Exercise description:
Rewrite the data below with every "photo" changed to "image" and nothing else altered. Leave the pictures out of your answer.

[Saved entries]
┄┄┄┄┄┄
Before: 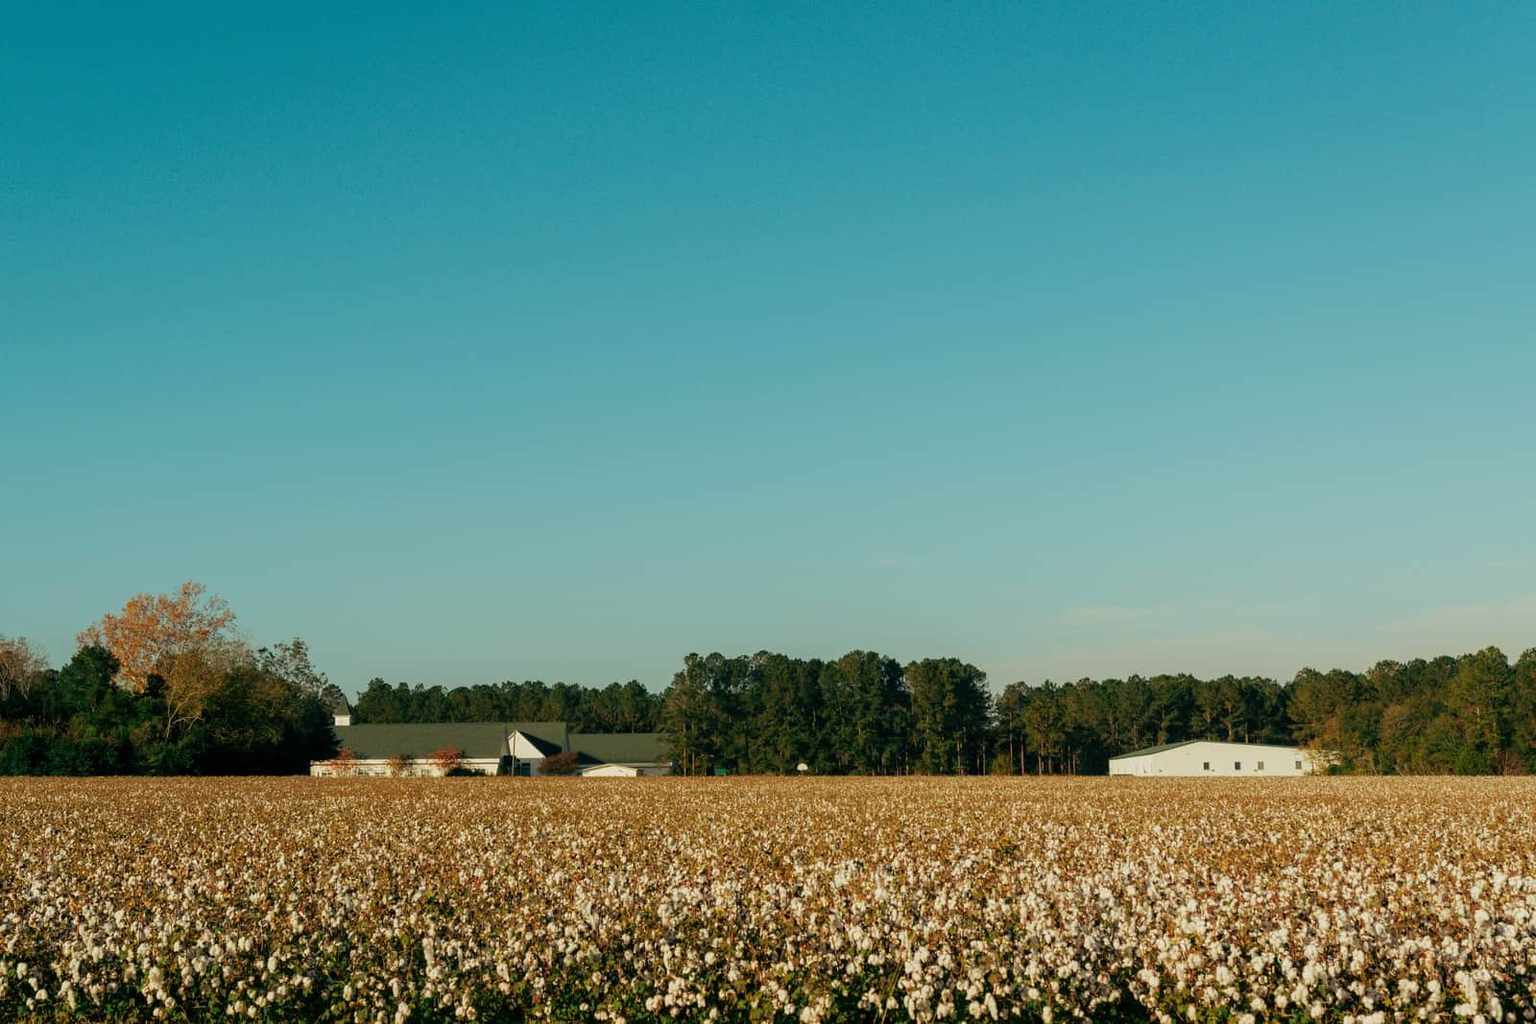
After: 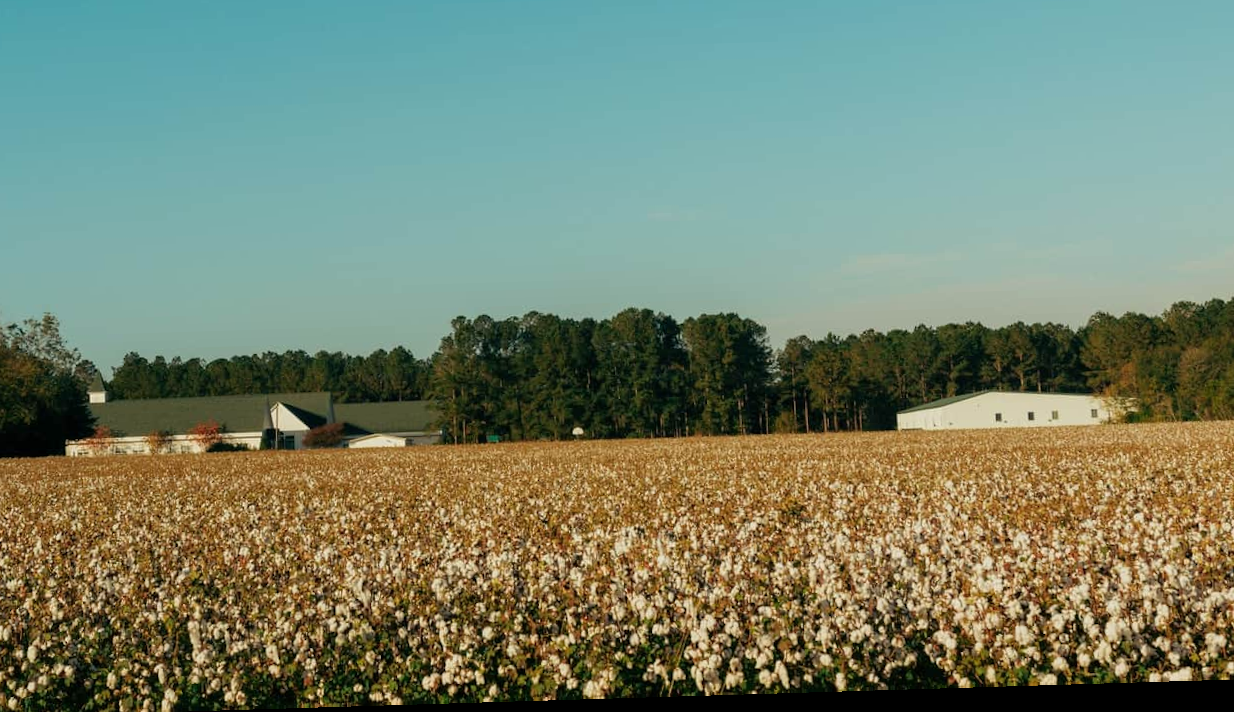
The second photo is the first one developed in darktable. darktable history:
rotate and perspective: rotation -1.75°, automatic cropping off
crop and rotate: left 17.299%, top 35.115%, right 7.015%, bottom 1.024%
┄┄┄┄┄┄
Output of the exercise:
Before: 
After: 
The second image is the first one developed in darktable. darktable history:
rotate and perspective: rotation -1.75°, automatic cropping off
crop and rotate: left 17.299%, top 35.115%, right 7.015%, bottom 1.024%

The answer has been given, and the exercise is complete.